● Passage:
========
Mark Logic's Open Content Architecture: Best Practices for Content Apps

Track: Product Presentations, Storing XML, Integration

Audience Level: High Level/Technical View

Time: Thursday, November 18 at 09:45

Author: Max Schireson , Vice President, Customer Solutions, Mark Logic

Keywords: Application Architecture, Conversion, Content Management, Content Database, Database, Document Creation, Electronic Publishing, Enterprise Content Management, Integration, Legacy Data Conversion, Publishing, Repository, Search, XML, XML Database, XQuery

Abstract:

Despite the many advancements in relational databases over the last twenty years, these products still do not address a critical business reality: eighty percent of corporate information is content: reports, contracts, proposals, e-mail, compliance documents, training manuals, and so on, produced in varying formats and covering a wide range of topics. This content cannot be normalized into tables and therefore can't be easily managed with a traditional database. Faced with this limitation, some companies turn to enterprise content management systems or search engines to handle content challenges. However, the former lock businesses into a proprietary architecture while the latter are not programmable, offering little more than simple document pointers.

In this presentation, Mark Logic will describe and demonstrate its Open Content Architecture, a comprehensive development model for companies seeking the optimal environment for managing and leveraging unstructured and semi-structured corporate information. OCA describes how systems that store, process, enrich, and deliver content should interoperate.

The OCA model centers on a standards-based data repository with an extensible and pluggable architecture. Customers can develop or purchase tools that integrate with the repository, enabling the use of best-of-breed solutions for loading and enriching content in the data store and publishing it to a range of output formats.

Mark Logic's Content Interaction Server is the ideal repository for the OCA. Content Interaction Server is an enterprise-class database specifically designed to function as the storage hub for the Open Content Architecture. It is fully transactional, runs in a distributed environment and scales to terabytes of data. In addition, it offers full programmability in XQuery, the query language for XML, as well as Java and Microsoft .Net APIs.

Most importantly, Content Interaction Server is built specifically for content. It is schema independent; documents in the database can be queried without normalizing the data in advance. Content can be loaded in any format, and transformations such as format conversion and enrichment can be performed at any time.

Mark Logic will demonstrate a sophisticated content application built using the Open Content Architecture model, based on a collection of 250,000 e-mail messages sent by Enron employees from 1999 to 2002. These messages are presented alongside a variety of supporting data, including mail authors' insider trades, Enron's stock price, the level of "chatter" about various topics over time, and more. The application lets users examine individuals' mail habits - learn who discussed what and who communicates most frequently. It can even make a statistical comparison of two authors to determine if they are the same individual writing under distinct e-mail aliases.

The Open Content Architecture demo unites technologies from a range of vendors to show convincingly how companies can quickly assemble top-flight components into a fully integrated content-centric system. In addition to Mark Logic, the OCA demo presents technology from seven different software publishers:

* Entity and concept extraction from Inxight and ClearForest

* Content clustering and categorization from Intellisophic

* Relational database integration from Composite Software

* Information visualization from Groxis

* Content conversion from Exegenix and Olive Software
========
● Supplied data:
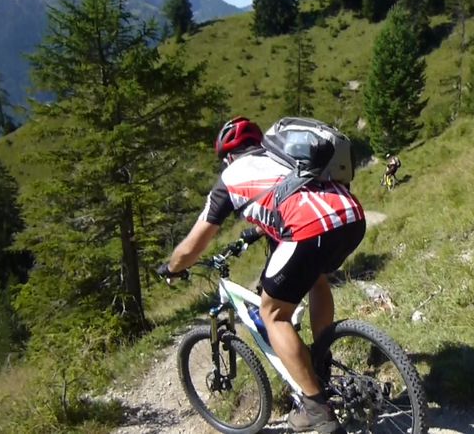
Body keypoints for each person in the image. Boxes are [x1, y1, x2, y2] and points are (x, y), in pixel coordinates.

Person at [156, 116, 365, 434]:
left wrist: (173, 267)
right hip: (350, 217)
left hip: (309, 229)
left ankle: (317, 411)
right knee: (315, 279)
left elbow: (194, 245)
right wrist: (257, 231)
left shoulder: (230, 177)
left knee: (273, 314)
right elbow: (286, 196)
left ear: (228, 156)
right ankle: (321, 362)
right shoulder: (281, 157)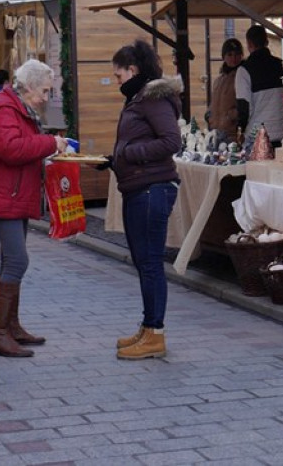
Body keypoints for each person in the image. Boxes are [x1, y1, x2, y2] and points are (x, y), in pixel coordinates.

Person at [0, 59, 67, 357]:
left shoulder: (16, 107)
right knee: (17, 261)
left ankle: (11, 326)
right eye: (45, 91)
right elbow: (10, 149)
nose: (46, 98)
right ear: (30, 87)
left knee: (10, 260)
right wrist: (50, 143)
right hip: (5, 194)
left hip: (13, 193)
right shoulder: (5, 109)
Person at [110, 39, 181, 360]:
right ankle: (148, 325)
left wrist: (129, 154)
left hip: (153, 189)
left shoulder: (153, 98)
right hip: (139, 187)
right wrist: (113, 159)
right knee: (143, 261)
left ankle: (155, 334)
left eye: (118, 75)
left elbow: (171, 141)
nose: (117, 81)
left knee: (150, 262)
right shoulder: (138, 98)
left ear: (133, 69)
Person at [235, 25, 283, 146]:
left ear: (249, 43)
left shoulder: (244, 70)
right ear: (267, 42)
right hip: (280, 132)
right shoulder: (281, 65)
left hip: (256, 134)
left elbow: (244, 106)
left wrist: (239, 130)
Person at [208, 38, 243, 141]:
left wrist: (230, 117)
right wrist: (209, 115)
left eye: (237, 54)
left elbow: (245, 105)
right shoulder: (219, 80)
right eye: (230, 54)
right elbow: (214, 102)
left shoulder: (242, 77)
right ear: (223, 57)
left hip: (232, 134)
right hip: (215, 133)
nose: (233, 58)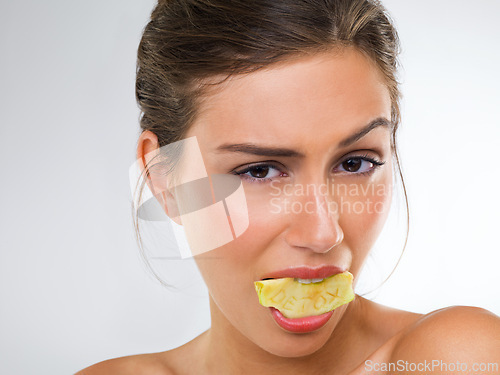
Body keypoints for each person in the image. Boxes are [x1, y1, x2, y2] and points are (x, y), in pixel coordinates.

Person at [77, 0, 500, 373]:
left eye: (355, 163)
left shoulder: (456, 358)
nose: (322, 234)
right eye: (258, 171)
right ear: (166, 179)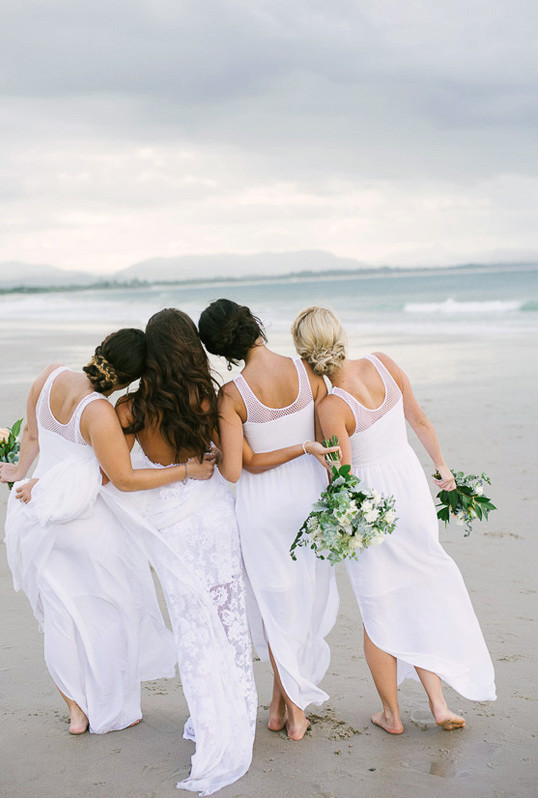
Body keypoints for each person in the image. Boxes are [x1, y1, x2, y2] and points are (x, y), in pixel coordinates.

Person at [0, 328, 214, 736]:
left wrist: (20, 473)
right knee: (112, 611)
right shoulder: (99, 411)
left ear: (101, 349)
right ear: (129, 379)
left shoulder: (49, 376)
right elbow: (123, 478)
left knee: (61, 616)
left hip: (36, 513)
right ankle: (114, 708)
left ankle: (77, 711)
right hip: (85, 521)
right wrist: (188, 469)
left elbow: (32, 434)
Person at [291, 306, 496, 734]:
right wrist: (442, 468)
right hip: (411, 492)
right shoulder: (384, 363)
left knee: (379, 606)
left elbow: (340, 477)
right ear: (341, 334)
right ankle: (439, 704)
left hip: (372, 511)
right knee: (417, 593)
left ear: (304, 355)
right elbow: (419, 419)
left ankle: (392, 715)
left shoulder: (331, 406)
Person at [113, 309, 257, 795]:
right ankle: (236, 713)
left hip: (171, 526)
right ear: (191, 348)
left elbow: (120, 477)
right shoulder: (207, 396)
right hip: (213, 515)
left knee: (192, 624)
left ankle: (210, 719)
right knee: (227, 615)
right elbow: (225, 455)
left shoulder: (131, 410)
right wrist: (206, 461)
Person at [198, 298, 340, 741]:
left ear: (222, 349)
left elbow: (241, 468)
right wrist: (304, 450)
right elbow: (326, 444)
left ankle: (291, 712)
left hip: (262, 508)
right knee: (301, 605)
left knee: (277, 608)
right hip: (308, 501)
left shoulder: (232, 394)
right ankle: (280, 707)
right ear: (253, 324)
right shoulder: (308, 373)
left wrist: (218, 454)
========
● Tasks for this exercise:
A. Reproduce the part of the Open Content Architecture session description starting at "In this presentation, Mark" and ending at "of output formats.".
B. Name every software publisher other than Mark Logic that the Open Content Architecture session description lists as supplying technology for the demo.

● Answers by item:
A.
In this presentation, Mark Logic will describe and demonstrate its Open Content Architecture, a comprehensive development model for companies seeking the optimal environment for managing and leveraging unstructured and semi-structured corporate information. OCA describes how systems that store, process, enrich, and deliver content should interoperate.

The OCA model centers on a standards-based data repository with an extensible and pluggable architecture. Customers can develop or purchase tools that integrate with the repository, enabling the use of best-of-breed solutions for loading and enriching content in the data store and publishing it to a range of output formats.

B.
Inxight
ClearForest
Intellisophic
Composite Software
Groxis
Exegenix
Olive Software